The relationship between ethnicity and the pain experience of cancer patients: A systematic review
Correspondence Address: Source of Support: None, Conflict of Interest: None DOI: 10.4103/0973-1075.138391
Source of Support: None, Conflict of Interest: None
Background: Cancer pain is a complex multidimensional construct. Physicians use a patient-centered approach for its effective management, placing a great emphasis on patient self-reported ratings of pain. In the literature, studies have shown that a patient's ethnicity may influence the experience of pain as there are variations in pain outcomes among different ethnic groups. At present, little is known regarding the effect of ethnicity on the pain experience of cancer patients; currently, there are no systematic reviews examining this relationship.
Keywords: Cancer, Culture, Ethnicity, Pain
Cancer encompasses a range of diseases, each with varied presentations and clinical outcomes. The variety of symptoms in cancer-related conditions contribute to a significant burden for patients and caregivers, affecting their quality of life (QoL), physical functioning, and emotional well-being.  Chiefly, cancer pain is a common and highly distressing symptom, with its management forming an essential component of a comprehensive palliative care program.
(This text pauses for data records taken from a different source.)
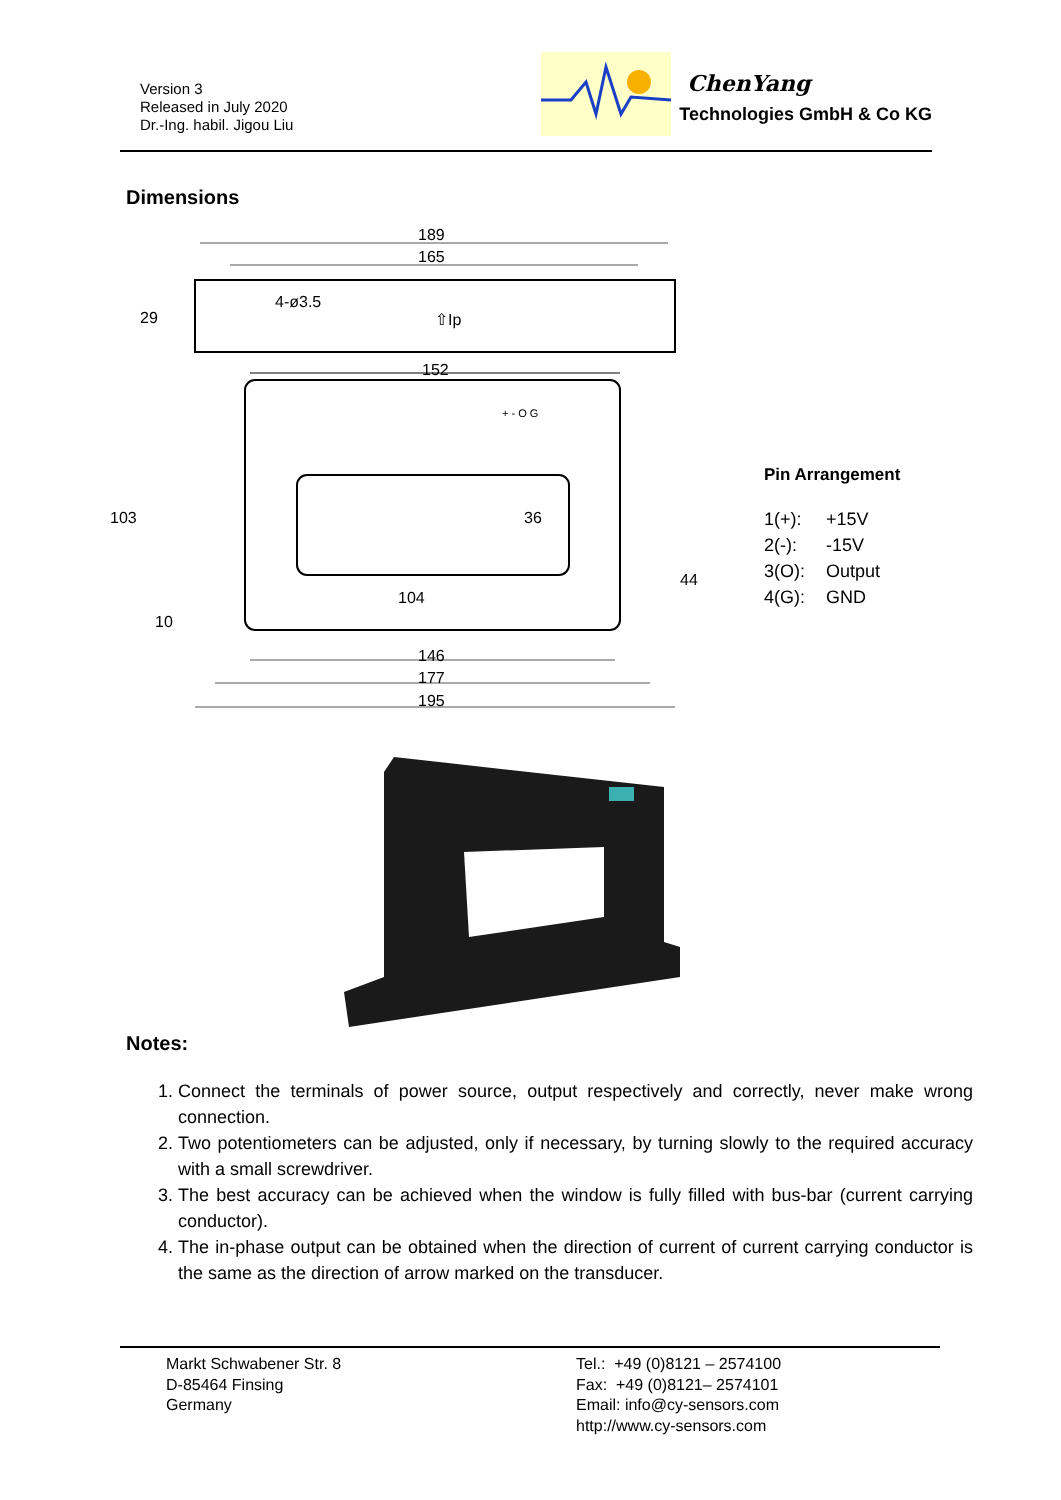Version 3
Released in July 2020
Dr.-Ing. habil. Jigou Liu
ChenYang
Technologies GmbH & Co KG
Dimensions
189
165
29
4-ø3.5
⇧Ip
152
103
36
44
104
10
+ - O G
146
177
195
Pin Arrangement
1(+): +15V
2(-): -15V
3(O): Output
4(G): GND
Notes:
1. Connect the terminals of power source, output respectively and correctly, never make wrong connection.
2. Two potentiometers can be adjusted, only if necessary, by turning slowly to the required accuracy with a small screwdriver.
3. The best accuracy can be achieved when the window is fully filled with bus-bar (current carrying conductor).
4. The in-phase output can be obtained when the direction of current of current carrying conductor is the same as the direction of arrow marked on the transducer.
Markt Schwabener Str. 8
D-85464 Finsing
Germany
Tel.: +49 (0)8121 – 2574100
Fax: +49 (0)8121– 2574101
Email: info@cy-sensors.com
http://www.cy-sensors.com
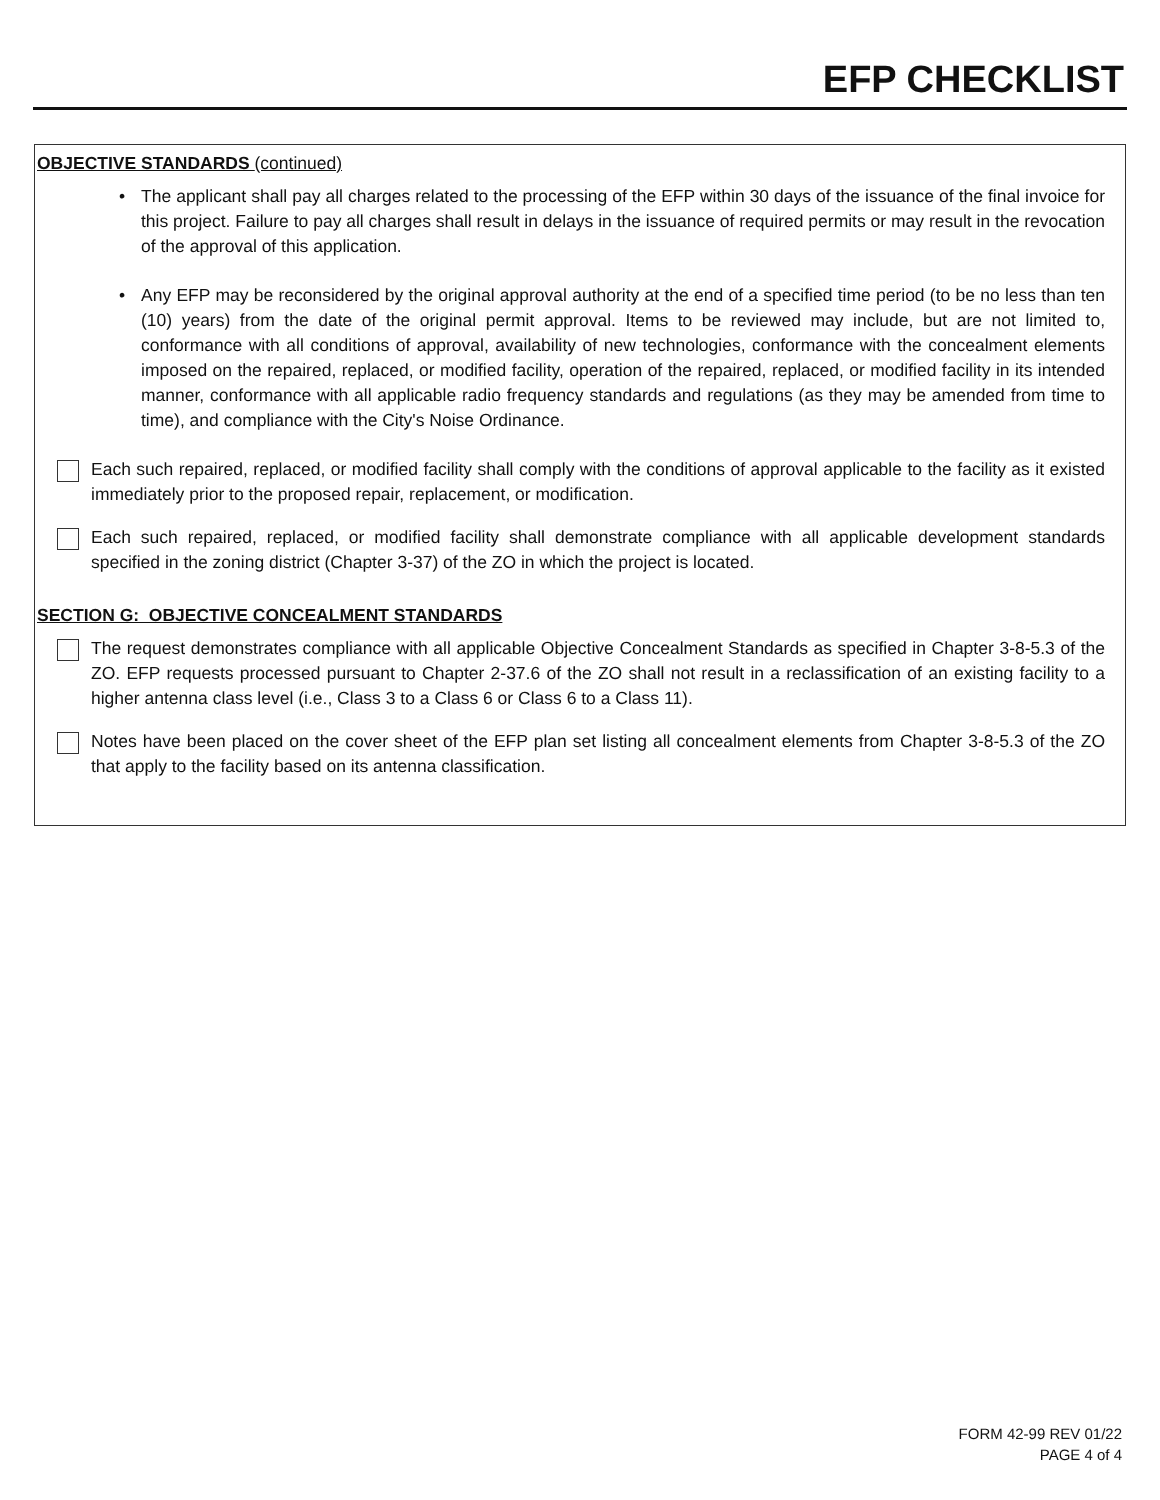EFP CHECKLIST
OBJECTIVE STANDARDS (continued)
• The applicant shall pay all charges related to the processing of the EFP within 30 days of the issuance of the final invoice for this project. Failure to pay all charges shall result in delays in the issuance of required permits or may result in the revocation of the approval of this application.
• Any EFP may be reconsidered by the original approval authority at the end of a specified time period (to be no less than ten (10) years) from the date of the original permit approval. Items to be reviewed may include, but are not limited to, conformance with all conditions of approval, availability of new technologies, conformance with the concealment elements imposed on the repaired, replaced, or modified facility, operation of the repaired, replaced, or modified facility in its intended manner, conformance with all applicable radio frequency standards and regulations (as they may be amended from time to time), and compliance with the City's Noise Ordinance.
Each such repaired, replaced, or modified facility shall comply with the conditions of approval applicable to the facility as it existed immediately prior to the proposed repair, replacement, or modification.
Each such repaired, replaced, or modified facility shall demonstrate compliance with all applicable development standards specified in the zoning district (Chapter 3-37) of the ZO in which the project is located.
SECTION G: OBJECTIVE CONCEALMENT STANDARDS
The request demonstrates compliance with all applicable Objective Concealment Standards as specified in Chapter 3-8-5.3 of the ZO. EFP requests processed pursuant to Chapter 2-37.6 of the ZO shall not result in a reclassification of an existing facility to a higher antenna class level (i.e., Class 3 to a Class 6 or Class 6 to a Class 11).
Notes have been placed on the cover sheet of the EFP plan set listing all concealment elements from Chapter 3-8-5.3 of the ZO that apply to the facility based on its antenna classification.
FORM 42-99 REV 01/22
PAGE 4 of 4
Pain management in a humane, cost-effective package represents a key challenge for health care staff globally. 
The pain experience
Dame Cicely Saunders was the first to define the concept of pain as a complex multifactorial construct.  The subjective and individualistic experience of pain results from interactions between multiple dimensions, such as physiological, affective, sociocultural, behavioral, cognitive, and sensory strands. A study by Ko et al., (2013)  showed a significant positive correlation between physical pain and depression as well as cognitive impairment, highlighting this intricate web of effect. A patient's sociocultural background can determine the psychological and cognitive reaction to a diagnosis of cancer, culminating in the pain experience. It is likely that the inability to recognize and assess the multidimensional nature of pain contributes to its undertreatment. 
Physicians use a patient-centered approach to treat cancer pain, placing a great emphasis on patient self-reported ratings of pain to guide therapeutic management options. In the literature, studies have indicated that a patient's ethnicity may influence the perception of pain as there are variations in pain outcome measurements among different ethnic groups. ,, Cancer is a disease of high symptomatic burden, and complex interactions with co-variables lead to a heterogeneous clinical presentation. At present, little is known regarding the effect of ethnicity on the pain experience of cancer patients or the possibility of different health care needs. Recommendations from the World Health Organization (WHO) analgesic ladder framework  calls for an individualistic approach to cancer pain management, highlighting the need for an increased understanding of the role of a patient's psychosocial background in determining the pain experience.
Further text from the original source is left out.